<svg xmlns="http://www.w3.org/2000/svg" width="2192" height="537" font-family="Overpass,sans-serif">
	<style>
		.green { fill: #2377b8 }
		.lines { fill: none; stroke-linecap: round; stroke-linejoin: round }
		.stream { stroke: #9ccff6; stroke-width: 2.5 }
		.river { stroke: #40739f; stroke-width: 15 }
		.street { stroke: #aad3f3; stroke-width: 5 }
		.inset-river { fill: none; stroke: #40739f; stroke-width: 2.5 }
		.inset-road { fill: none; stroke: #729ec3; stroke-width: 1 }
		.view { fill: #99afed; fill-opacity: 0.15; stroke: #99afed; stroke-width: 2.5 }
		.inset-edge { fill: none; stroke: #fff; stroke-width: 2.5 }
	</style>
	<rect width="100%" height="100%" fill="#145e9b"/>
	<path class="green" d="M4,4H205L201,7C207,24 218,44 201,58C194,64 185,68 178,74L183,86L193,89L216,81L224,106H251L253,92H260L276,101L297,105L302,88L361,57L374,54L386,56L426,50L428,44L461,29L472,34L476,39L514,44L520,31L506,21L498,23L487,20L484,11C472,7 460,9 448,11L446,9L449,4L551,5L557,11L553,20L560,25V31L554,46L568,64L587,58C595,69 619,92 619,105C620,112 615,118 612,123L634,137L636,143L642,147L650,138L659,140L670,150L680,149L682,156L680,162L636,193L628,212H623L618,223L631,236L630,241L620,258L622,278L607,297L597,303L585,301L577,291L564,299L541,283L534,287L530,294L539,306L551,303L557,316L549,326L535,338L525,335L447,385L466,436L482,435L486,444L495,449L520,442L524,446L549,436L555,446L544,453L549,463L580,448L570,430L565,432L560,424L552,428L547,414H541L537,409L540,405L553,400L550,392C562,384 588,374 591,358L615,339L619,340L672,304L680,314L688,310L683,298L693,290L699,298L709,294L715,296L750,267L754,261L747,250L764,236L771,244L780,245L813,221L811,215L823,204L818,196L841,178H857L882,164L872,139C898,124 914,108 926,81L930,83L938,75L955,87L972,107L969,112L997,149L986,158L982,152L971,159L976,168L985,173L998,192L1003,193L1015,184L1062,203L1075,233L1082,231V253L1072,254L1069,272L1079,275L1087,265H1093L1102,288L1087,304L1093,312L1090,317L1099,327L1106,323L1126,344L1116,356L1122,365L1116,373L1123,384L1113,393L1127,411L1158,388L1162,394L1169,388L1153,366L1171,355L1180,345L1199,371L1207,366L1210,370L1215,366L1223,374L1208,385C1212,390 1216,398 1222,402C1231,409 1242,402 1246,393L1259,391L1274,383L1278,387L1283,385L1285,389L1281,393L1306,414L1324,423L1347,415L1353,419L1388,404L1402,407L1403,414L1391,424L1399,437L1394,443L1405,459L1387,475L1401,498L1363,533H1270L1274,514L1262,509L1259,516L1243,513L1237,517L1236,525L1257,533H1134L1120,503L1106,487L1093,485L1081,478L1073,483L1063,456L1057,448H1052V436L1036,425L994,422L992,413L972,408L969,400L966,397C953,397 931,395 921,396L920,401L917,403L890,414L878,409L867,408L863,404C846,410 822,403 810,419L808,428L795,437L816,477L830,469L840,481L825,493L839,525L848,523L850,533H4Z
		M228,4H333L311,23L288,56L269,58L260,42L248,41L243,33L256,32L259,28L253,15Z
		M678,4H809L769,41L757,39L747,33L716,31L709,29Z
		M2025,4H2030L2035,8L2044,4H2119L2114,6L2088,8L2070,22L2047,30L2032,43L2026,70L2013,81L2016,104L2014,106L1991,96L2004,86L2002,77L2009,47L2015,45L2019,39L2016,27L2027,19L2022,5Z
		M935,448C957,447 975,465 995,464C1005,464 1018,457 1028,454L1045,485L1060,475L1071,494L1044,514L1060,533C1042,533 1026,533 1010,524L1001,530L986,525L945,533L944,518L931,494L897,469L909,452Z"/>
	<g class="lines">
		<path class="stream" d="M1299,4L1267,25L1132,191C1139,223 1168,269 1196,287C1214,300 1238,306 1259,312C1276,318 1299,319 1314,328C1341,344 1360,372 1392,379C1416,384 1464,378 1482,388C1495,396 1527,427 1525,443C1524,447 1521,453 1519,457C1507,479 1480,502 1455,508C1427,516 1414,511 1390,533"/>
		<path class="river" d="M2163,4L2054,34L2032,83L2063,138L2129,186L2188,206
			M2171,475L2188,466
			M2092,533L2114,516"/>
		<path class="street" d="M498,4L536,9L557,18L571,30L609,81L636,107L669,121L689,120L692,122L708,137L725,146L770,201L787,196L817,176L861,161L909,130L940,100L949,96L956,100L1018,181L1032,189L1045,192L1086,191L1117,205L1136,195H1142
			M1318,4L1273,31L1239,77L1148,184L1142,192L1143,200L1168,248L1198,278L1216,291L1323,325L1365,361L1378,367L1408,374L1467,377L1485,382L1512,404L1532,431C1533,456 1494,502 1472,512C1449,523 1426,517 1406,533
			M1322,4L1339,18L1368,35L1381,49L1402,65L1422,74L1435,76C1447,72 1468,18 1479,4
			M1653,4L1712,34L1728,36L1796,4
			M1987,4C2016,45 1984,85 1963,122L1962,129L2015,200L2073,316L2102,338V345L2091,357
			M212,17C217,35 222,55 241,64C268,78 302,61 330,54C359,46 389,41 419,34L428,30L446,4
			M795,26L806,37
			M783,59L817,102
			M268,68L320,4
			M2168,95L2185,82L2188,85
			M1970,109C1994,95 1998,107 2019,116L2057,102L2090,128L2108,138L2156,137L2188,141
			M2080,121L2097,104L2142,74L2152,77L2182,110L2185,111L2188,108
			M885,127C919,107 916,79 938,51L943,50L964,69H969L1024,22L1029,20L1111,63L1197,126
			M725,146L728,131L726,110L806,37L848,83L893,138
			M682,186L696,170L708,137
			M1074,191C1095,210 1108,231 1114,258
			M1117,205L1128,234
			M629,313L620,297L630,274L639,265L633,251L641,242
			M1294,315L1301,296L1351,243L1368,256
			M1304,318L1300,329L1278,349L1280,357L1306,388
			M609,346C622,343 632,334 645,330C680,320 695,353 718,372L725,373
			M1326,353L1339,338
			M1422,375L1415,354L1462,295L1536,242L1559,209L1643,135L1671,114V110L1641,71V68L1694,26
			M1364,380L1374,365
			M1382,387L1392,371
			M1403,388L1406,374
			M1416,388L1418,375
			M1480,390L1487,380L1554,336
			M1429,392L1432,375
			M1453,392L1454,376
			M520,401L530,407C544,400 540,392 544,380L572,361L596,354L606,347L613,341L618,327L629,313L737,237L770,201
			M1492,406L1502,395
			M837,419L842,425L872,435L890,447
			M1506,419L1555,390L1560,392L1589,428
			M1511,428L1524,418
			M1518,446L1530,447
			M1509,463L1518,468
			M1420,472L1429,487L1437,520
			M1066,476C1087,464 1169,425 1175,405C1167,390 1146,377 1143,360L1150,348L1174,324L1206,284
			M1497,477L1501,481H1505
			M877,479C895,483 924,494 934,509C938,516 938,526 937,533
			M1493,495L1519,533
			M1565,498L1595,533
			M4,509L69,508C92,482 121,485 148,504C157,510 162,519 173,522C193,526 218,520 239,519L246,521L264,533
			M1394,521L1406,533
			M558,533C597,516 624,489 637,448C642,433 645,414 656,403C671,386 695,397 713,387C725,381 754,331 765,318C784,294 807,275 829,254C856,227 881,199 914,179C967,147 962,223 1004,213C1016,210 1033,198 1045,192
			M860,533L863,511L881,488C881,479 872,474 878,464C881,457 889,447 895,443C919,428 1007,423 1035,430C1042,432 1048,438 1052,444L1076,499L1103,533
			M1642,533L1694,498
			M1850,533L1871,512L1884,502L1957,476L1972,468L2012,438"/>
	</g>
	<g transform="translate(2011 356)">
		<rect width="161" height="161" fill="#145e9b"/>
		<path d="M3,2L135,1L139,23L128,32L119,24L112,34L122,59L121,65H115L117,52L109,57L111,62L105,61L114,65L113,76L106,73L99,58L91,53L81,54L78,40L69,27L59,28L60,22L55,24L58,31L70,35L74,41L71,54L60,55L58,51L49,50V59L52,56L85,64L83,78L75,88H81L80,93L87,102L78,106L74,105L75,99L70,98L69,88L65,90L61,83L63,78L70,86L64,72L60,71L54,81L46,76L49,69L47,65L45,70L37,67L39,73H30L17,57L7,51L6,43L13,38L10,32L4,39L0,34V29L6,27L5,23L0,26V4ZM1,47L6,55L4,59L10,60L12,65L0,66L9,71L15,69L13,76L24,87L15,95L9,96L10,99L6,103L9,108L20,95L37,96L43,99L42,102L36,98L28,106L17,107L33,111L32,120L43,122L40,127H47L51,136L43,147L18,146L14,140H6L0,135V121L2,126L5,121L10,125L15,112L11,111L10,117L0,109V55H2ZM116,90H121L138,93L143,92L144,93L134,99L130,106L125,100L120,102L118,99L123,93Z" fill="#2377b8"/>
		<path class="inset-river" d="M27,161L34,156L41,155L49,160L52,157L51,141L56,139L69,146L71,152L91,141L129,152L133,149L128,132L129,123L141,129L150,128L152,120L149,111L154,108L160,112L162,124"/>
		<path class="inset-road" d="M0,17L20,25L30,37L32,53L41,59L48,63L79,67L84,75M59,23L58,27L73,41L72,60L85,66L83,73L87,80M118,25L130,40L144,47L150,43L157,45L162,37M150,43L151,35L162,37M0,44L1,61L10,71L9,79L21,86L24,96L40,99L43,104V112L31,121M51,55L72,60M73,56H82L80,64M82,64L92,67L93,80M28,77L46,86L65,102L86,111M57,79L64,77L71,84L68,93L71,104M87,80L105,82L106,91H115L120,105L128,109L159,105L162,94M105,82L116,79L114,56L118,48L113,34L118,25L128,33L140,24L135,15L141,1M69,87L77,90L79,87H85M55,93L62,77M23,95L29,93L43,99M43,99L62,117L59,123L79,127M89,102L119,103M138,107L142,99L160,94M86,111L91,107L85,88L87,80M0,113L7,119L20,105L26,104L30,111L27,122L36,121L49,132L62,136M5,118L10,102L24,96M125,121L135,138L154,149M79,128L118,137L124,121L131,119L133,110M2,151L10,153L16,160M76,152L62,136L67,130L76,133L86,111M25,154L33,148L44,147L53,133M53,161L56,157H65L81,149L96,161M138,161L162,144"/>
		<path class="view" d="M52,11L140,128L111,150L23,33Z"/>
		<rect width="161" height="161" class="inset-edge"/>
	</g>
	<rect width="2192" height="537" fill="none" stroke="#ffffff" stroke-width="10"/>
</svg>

**WHAT YOU WILL DO:** Among the records above, find each line holding "lines" and list it.

**RESULT FOR THIS TASK:**
		.lines { fill: none; stroke-linecap: round; stroke-linejoin: round }
	<g class="lines">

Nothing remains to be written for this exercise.